■ **INFORMATION**:

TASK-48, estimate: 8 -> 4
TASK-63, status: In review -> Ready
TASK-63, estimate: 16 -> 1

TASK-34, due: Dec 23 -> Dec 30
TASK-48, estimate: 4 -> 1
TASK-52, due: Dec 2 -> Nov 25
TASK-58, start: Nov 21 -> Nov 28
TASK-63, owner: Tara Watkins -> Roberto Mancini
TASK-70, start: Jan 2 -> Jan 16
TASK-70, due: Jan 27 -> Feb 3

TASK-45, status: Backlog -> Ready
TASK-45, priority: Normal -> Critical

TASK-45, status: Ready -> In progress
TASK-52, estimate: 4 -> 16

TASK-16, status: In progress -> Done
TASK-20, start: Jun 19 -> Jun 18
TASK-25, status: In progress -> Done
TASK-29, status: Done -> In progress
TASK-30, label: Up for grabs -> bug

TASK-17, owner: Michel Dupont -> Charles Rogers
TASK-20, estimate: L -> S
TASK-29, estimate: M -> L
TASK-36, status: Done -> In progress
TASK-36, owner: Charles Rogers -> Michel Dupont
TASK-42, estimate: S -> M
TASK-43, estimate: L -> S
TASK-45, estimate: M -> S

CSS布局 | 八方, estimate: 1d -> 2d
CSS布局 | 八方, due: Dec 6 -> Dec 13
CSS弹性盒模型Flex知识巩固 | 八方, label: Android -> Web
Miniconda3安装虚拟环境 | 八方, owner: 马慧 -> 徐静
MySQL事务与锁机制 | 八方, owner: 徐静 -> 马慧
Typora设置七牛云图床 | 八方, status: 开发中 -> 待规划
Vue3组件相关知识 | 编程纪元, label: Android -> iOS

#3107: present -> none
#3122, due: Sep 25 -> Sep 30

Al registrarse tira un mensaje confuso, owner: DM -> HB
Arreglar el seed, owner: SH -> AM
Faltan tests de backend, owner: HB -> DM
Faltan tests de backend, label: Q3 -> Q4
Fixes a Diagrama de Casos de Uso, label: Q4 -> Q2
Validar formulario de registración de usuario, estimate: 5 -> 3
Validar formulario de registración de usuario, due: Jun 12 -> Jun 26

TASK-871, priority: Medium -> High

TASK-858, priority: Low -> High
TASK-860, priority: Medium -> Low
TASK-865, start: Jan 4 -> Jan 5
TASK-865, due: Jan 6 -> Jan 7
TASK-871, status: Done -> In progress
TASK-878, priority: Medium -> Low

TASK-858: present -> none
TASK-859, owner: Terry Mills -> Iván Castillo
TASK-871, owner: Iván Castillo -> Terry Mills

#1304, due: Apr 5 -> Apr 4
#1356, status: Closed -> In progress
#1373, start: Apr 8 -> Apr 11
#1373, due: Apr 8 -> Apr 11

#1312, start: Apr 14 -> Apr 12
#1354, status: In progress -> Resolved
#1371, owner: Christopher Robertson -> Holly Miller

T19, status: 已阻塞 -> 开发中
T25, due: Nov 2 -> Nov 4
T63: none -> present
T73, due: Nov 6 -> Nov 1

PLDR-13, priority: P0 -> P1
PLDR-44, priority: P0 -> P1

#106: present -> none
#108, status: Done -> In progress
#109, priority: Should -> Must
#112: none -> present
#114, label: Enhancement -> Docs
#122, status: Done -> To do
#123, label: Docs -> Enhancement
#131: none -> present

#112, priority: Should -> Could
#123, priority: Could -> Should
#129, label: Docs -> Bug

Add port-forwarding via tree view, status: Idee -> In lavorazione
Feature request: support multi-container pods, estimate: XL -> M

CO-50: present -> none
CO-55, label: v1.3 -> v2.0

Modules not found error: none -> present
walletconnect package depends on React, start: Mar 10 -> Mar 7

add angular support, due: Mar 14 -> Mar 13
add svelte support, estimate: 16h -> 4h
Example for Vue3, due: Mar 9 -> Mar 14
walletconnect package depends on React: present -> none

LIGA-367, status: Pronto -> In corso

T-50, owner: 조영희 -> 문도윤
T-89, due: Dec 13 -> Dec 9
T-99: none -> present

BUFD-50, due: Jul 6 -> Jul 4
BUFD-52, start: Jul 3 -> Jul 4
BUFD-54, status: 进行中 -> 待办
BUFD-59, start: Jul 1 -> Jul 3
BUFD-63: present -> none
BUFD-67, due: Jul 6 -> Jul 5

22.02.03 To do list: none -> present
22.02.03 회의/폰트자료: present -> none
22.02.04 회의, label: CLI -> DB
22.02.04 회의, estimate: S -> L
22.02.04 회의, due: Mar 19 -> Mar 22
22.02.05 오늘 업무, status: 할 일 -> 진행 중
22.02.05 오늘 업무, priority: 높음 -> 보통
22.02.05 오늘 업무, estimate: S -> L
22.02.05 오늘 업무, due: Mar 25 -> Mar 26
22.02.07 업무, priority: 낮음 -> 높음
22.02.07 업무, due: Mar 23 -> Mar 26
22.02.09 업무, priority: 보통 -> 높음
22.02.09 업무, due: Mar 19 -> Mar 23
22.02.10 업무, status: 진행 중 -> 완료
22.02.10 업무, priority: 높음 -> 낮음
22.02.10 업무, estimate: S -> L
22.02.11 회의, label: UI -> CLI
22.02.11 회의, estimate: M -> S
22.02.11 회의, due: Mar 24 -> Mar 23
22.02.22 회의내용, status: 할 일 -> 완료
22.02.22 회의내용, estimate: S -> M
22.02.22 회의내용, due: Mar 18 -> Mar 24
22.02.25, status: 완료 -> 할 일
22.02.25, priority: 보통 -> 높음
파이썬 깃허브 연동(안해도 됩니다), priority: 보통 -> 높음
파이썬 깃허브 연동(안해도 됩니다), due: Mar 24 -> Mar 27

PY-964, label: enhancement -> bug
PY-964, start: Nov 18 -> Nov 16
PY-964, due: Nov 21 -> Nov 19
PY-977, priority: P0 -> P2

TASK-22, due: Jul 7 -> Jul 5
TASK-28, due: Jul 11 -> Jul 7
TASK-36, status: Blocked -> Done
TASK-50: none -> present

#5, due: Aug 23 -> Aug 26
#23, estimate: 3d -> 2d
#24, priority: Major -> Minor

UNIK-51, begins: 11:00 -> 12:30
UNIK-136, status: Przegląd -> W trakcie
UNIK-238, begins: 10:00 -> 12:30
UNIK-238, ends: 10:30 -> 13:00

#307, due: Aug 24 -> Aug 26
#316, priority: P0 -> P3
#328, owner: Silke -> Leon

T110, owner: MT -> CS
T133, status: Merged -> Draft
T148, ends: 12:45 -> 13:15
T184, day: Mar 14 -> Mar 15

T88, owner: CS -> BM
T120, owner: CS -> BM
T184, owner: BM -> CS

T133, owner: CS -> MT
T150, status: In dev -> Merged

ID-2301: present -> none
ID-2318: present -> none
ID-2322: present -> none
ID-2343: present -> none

■ **ASSIGNED TASK**:
Check each line of the data for "begins". Copy the lines where it turns up.

■ **WRITTEN SOLUTION**:
UNIK-51, begins: 11:00 -> 12:30
UNIK-238, begins: 10:00 -> 12:30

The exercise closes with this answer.